# [Solved]



## Lindeloef (Jun 18, 2012)

Hello ENWorlders
I am looking for a D&D 4e group to play with. Can be an existing group or we get one started. 

An online game with Skype/maptool (or similar programs) would be nice.

Time: I'm fairly open to days we would play, except Wednesday.
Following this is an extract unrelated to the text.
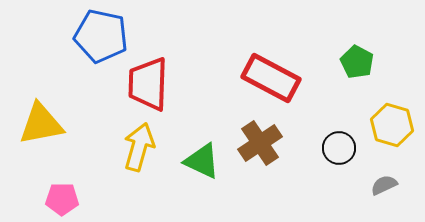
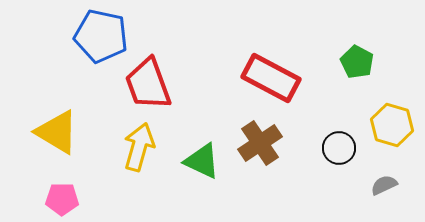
red trapezoid: rotated 22 degrees counterclockwise
yellow triangle: moved 16 px right, 8 px down; rotated 42 degrees clockwise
Time slot would be 6pm-12pm UTC+1 

I have some experience with the system, DM'ed a bit, so if we can't find someone to DM, I could do it (but I'd rather play as a PC)

If interested answer in this thread or email me oschiefloyd@googlemail.com


ps: UTC = GMT


----------



## Lindeloef (Jun 25, 2012)

Update: found 2 other players, that makes us a group of 3.
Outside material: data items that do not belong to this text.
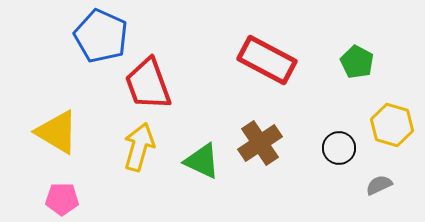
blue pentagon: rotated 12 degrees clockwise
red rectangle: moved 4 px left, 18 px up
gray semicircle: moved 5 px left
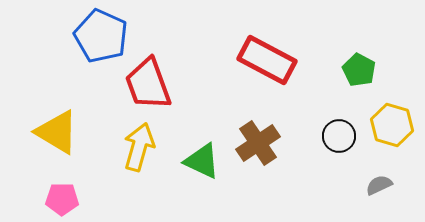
green pentagon: moved 2 px right, 8 px down
brown cross: moved 2 px left
black circle: moved 12 px up
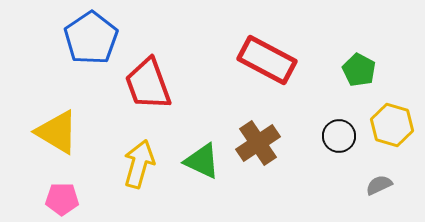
blue pentagon: moved 10 px left, 2 px down; rotated 14 degrees clockwise
yellow arrow: moved 17 px down
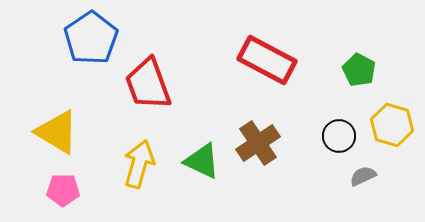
gray semicircle: moved 16 px left, 9 px up
pink pentagon: moved 1 px right, 9 px up
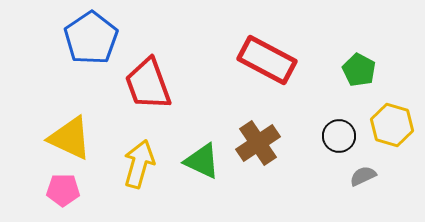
yellow triangle: moved 13 px right, 6 px down; rotated 6 degrees counterclockwise
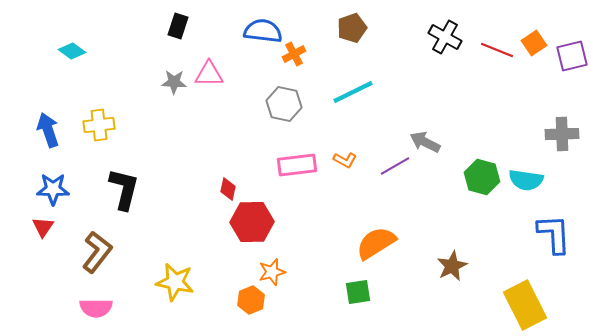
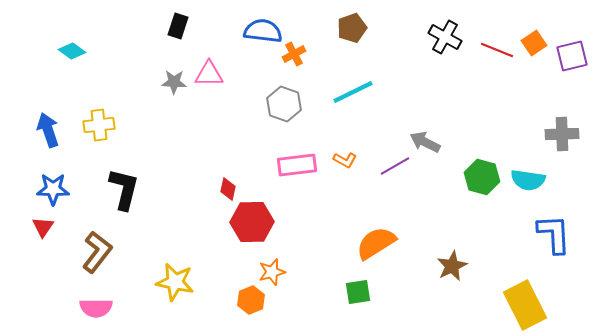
gray hexagon: rotated 8 degrees clockwise
cyan semicircle: moved 2 px right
so with 2 others, we would be good to go. (if 3 guys want to join, it's fine as well  )

I would DM (if no one else wants to).

Also Newcomers to the game are welcome! Didn't state it before, as it seemed obvious...

UPDATE: And another player 
with one more person (player or DM i am not picky) we could start


----------



## Lindeloef (Jun 28, 2012)

Okay a small (and kinda disappointing) Update:

We are back to 2 Players.

The game would be on Monday/Tuesday/Wednesday/Thursday (not decided yet) and would start around 7-ish PM CEST and would end 11-12-ish PM CEST.
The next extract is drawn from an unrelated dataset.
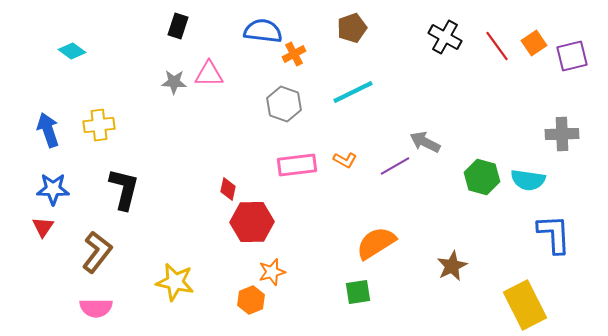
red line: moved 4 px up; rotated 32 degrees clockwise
If you don't know what CEST is or what timezone you are at please check before answering.
either Google it or use this Time Zone Map


----------



## Grumpy RPG Reviews (Jun 30, 2012)

I am in Bulgaria, which I believe is +2. I am also interested in this campaign, and have enough experience to run it or play in it.


----------



## mitch637 (Jul 2, 2012)

*new player*

hey im a new player looking to get into the tabletop rpg world id be up to play if you would be up to teach me how 

im 20 and am in the Eastern Time Zone (ontario)


----------



## Jan van Leyden (Jul 3, 2012)

I'm just 80 km north of you Lindeloef, so the time zone would be perfect for me, and definitely interested in playing.

Monday or Thursday would be perfect, Tuesday and Wednesday less so, as these days would collide with my regular group and our weekly board game night.


----------



## Lindeloef (Jul 3, 2012)

Just want to say, not searching anymore


----------